Ya estoy en la Biblioteca Nacional, nada es lo que temí. La sala es
perfecta, hasta las luces escuchan fragmentos de "1982 Crónicas de un
soldado sin guerra". Cientos de Mafaldas miran y se conmueven con esas
líneas que enredan el sonido inmejorable de una flauta traversa, haciéndote
creer por un momento que estas viendo una película. A un costado, sobre otra
mesa, una pila negra de "Crónicas" se distingue exquisitamente de
todo lo demás, aunque nos raspe en la memoria.
Ahora es un tramo distinto, el de la fila para un autógrafo. Somos
muchos los que deseamos registrar el hecho de haber llegado hasta aquí...
Daniel se apega y se desprende, mientras derrama la gentileza de sus
circunstancias, y todos parecemos recoger cada palabra, como si nos despidiéramos
de varios amigos a la vez. Ya habrá otro café, otra tarde de títulos y de
historias.

CONSIGNA 1
Reproduce del relato sobre la Biblioteca Nacional el tramo que empieza con "Ya estoy en" y sigue hasta "en la memoria.".
CONSIGNA 2
En el relato sobre la Biblioteca Nacional, ¿qué instrumento suena en la sala?
CONSIGNA 3
Prolonga el relato sobre la Biblioteca Nacional a partir de su última frase.

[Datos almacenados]
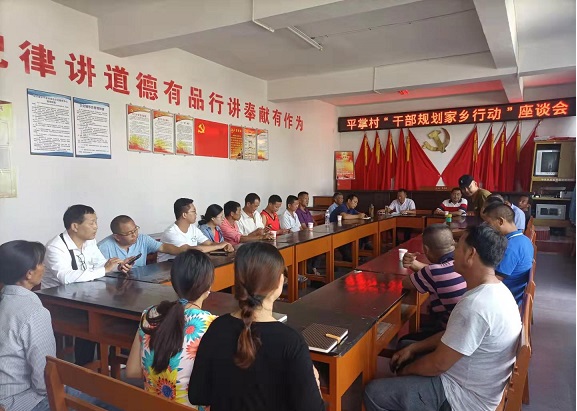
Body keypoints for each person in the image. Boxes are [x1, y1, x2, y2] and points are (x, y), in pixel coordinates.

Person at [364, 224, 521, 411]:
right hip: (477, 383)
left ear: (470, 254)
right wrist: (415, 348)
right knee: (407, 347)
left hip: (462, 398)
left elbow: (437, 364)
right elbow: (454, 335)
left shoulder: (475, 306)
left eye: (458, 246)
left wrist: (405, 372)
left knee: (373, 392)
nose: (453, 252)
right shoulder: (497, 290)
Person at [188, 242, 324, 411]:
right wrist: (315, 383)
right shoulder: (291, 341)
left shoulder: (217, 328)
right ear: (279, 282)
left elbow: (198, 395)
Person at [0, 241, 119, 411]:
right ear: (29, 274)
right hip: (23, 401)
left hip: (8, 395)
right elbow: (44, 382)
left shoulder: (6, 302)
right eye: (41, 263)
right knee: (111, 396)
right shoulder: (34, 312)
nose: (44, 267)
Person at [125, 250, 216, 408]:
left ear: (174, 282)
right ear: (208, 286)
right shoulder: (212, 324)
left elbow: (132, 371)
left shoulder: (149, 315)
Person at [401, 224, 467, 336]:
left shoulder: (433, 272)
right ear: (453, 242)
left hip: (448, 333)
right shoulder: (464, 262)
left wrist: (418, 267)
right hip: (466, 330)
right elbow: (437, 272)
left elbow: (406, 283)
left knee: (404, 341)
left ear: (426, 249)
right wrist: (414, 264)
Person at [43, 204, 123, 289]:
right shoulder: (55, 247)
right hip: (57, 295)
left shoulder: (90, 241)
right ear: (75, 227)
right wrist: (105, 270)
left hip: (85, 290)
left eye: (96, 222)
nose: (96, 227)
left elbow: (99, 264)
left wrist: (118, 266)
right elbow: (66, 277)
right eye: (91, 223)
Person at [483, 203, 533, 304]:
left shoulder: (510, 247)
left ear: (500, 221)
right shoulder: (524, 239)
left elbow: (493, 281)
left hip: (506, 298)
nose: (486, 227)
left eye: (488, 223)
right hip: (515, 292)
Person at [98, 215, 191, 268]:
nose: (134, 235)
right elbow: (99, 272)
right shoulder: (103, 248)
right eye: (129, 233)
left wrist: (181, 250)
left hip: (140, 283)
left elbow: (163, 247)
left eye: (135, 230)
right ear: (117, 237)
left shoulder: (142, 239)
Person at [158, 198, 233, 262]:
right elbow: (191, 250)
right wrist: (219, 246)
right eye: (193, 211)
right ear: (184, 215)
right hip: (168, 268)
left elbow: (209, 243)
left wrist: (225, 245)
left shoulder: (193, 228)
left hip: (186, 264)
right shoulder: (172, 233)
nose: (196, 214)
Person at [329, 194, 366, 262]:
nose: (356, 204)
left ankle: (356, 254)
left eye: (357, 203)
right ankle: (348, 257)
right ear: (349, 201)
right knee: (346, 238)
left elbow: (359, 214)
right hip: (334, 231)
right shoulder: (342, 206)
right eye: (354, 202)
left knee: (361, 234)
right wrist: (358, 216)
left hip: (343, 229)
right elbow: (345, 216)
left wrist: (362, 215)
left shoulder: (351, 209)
--
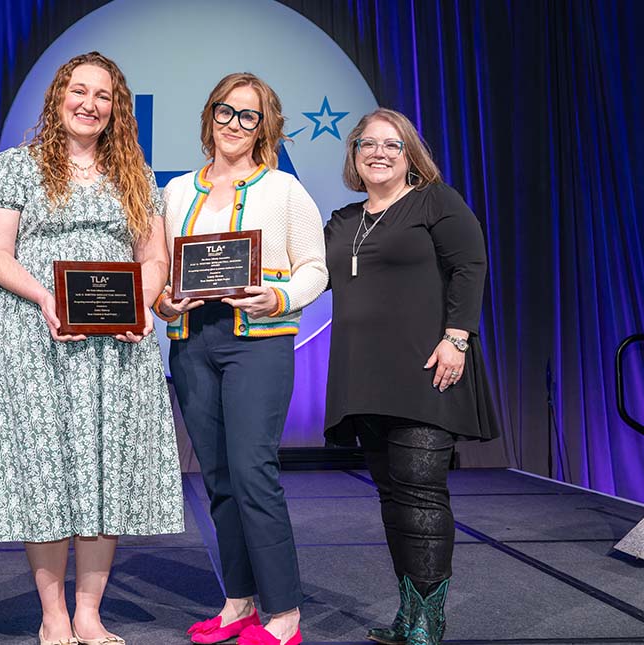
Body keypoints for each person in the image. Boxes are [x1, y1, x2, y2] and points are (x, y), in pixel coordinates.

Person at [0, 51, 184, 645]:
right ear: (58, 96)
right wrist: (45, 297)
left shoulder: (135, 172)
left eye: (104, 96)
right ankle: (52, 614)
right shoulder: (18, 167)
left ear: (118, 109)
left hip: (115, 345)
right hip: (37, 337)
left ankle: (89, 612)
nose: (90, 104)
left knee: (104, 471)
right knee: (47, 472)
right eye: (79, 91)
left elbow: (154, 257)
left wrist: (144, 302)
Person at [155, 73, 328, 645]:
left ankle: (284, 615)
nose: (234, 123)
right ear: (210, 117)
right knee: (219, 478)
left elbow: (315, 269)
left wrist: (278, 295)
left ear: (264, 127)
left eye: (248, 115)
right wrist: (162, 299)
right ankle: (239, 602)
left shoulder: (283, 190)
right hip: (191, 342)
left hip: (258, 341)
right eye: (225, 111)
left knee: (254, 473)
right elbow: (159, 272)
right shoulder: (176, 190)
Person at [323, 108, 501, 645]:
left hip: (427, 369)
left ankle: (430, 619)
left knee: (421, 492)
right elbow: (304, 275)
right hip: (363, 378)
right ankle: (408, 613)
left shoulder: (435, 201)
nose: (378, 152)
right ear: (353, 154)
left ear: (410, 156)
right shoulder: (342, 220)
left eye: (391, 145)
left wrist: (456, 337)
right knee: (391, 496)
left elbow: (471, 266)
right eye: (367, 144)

RESPUESTA 1
Ya estoy en la Biblioteca Nacional, nada es lo que temí. La sala es
perfecta, hasta las luces escuchan fragmentos de "1982 Crónicas de un
soldado sin guerra". Cientos de Mafaldas miran y se conmueven con esas
líneas que enredan el sonido inmejorable de una flauta traversa, haciéndote
creer por un momento que estas viendo una película. A un costado, sobre otra
mesa, una pila negra de "Crónicas" se distingue exquisitamente de
todo lo demás, aunque nos raspe en la memoria.

RESPUESTA 2
Una flauta traversa.

RESPUESTA 3
El último tramo me devuelve a casa. Será un
camino más largo, pienso, pero no importa. En la portada, la imagen blanca de
unas botas de soldado me impacta. Un extraño y bien logrado efecto les da
movimiento, parece que realmente dieran un paso, pero soy yo también la que me
muevo.
Recuerdo otra vez esas páginas sueltas dentro del folio, y sigo pensando en eso, en tramos, en tiempo…
¡Gracias Mariana!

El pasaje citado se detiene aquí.